Я замерла. Маделейн замерла. Замерли все. Затем Маделейн вскочила, и так, что ее стул с грохотом опрокинулся на пол. Она стояла, уперев руки в бедра. Одна секунда, две, три. Она в упор смотрела на Алекса. Он также смотрел на нее. Она первая отвела взгляд и посмотрела на меня. Я молчала. Маделейн выскочила вон.

Стефани, своим мягким успокаивающим голосом, поменяв тему разговора, спросила, разрешила ли полиция пользоваться кухней. Когда я ответила утвердительно, она поспешила убрать посуду со стола; Я заметила, что Алекс не сводил с нее взгляда всякий раз, как она появлялась с новой партией тарелок. Дело было не только в прекрасном лице Стефани — он, похоже, желал выяснить, что скрыто за плотно облегающим голубым свитером и мешковатыми слаксами из твида.

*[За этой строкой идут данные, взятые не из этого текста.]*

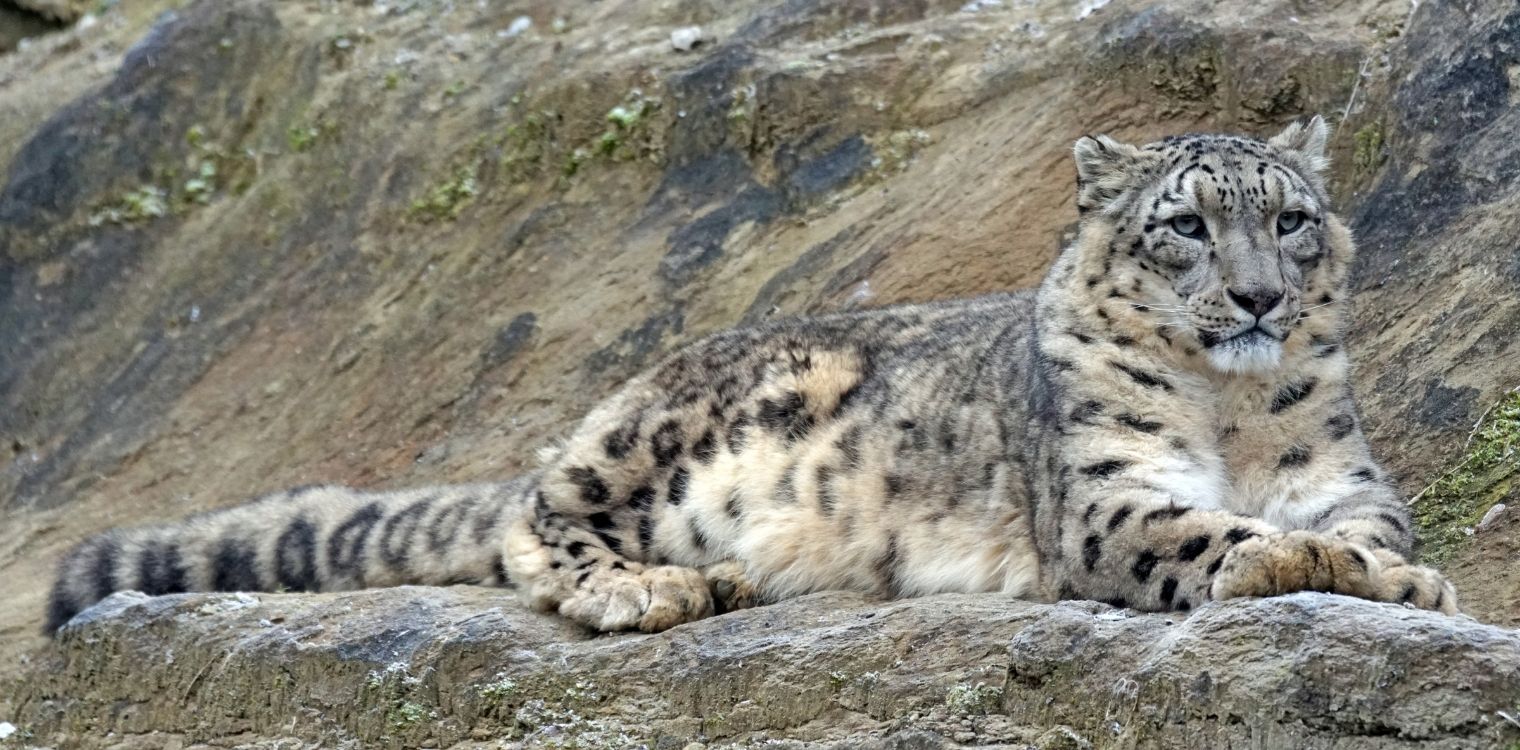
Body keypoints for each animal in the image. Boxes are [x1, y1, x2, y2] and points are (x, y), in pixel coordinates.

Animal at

Он предложил помочь ей, но она отказалась. Он уставился в ее огромные ясные глаза. Поймав на секунду его взгляд, Стефани пристально на него посмотрела. Затем, возбужденная и внезапно покрасневшая, отступила на безопасную кухню. Бен, конечно, даже не обратил на нее внимания. Он держал под столом за руку «Подозрительную».

— Я видела на улице мужчин, — тихо сказала Касс. — В серой машине в конце аллеи. И двоих перед домом.

— Именно сейчас? Когда вы входили?

Да. А что, они обычно располагаются именно так?

Нет. Думаю, это постоянная слежка.

Какая глупость!

А у тебя есть какие-нибудь подозрения, Касс?

Относительно кого?

Относительно меня.

Никаких, Рози.

В эту ночь шел дождь. Холодный осенний ливень, как барабанными палочками, стучал по сухим листьям. Последнее, о чем я успела подумать до того, как впала в состояние, скорее, оцепенения, чем сна, — что ночной воздух благоухал, и что мне следовало предложить кофе полицейским, сторожившим меня под дождем.

Форрест Ньюэл, эсквайр, из конторы Джонстон, Пламли и Уитбред, самодовольный и плохо воспитанный, похожий на напыщенного адвоката из романов Росса Макдональда, который знает все секреты своих клиентов. Его старомодные в тонкой металлической оправе очки ненадежно сидели на высокой переносице. Золотая цепочка часов свисала из кармана жилета, костюм в тонкую полоску. Я тоже была одета в свой единственный темно-серый, прошлогоднего фасона костюм.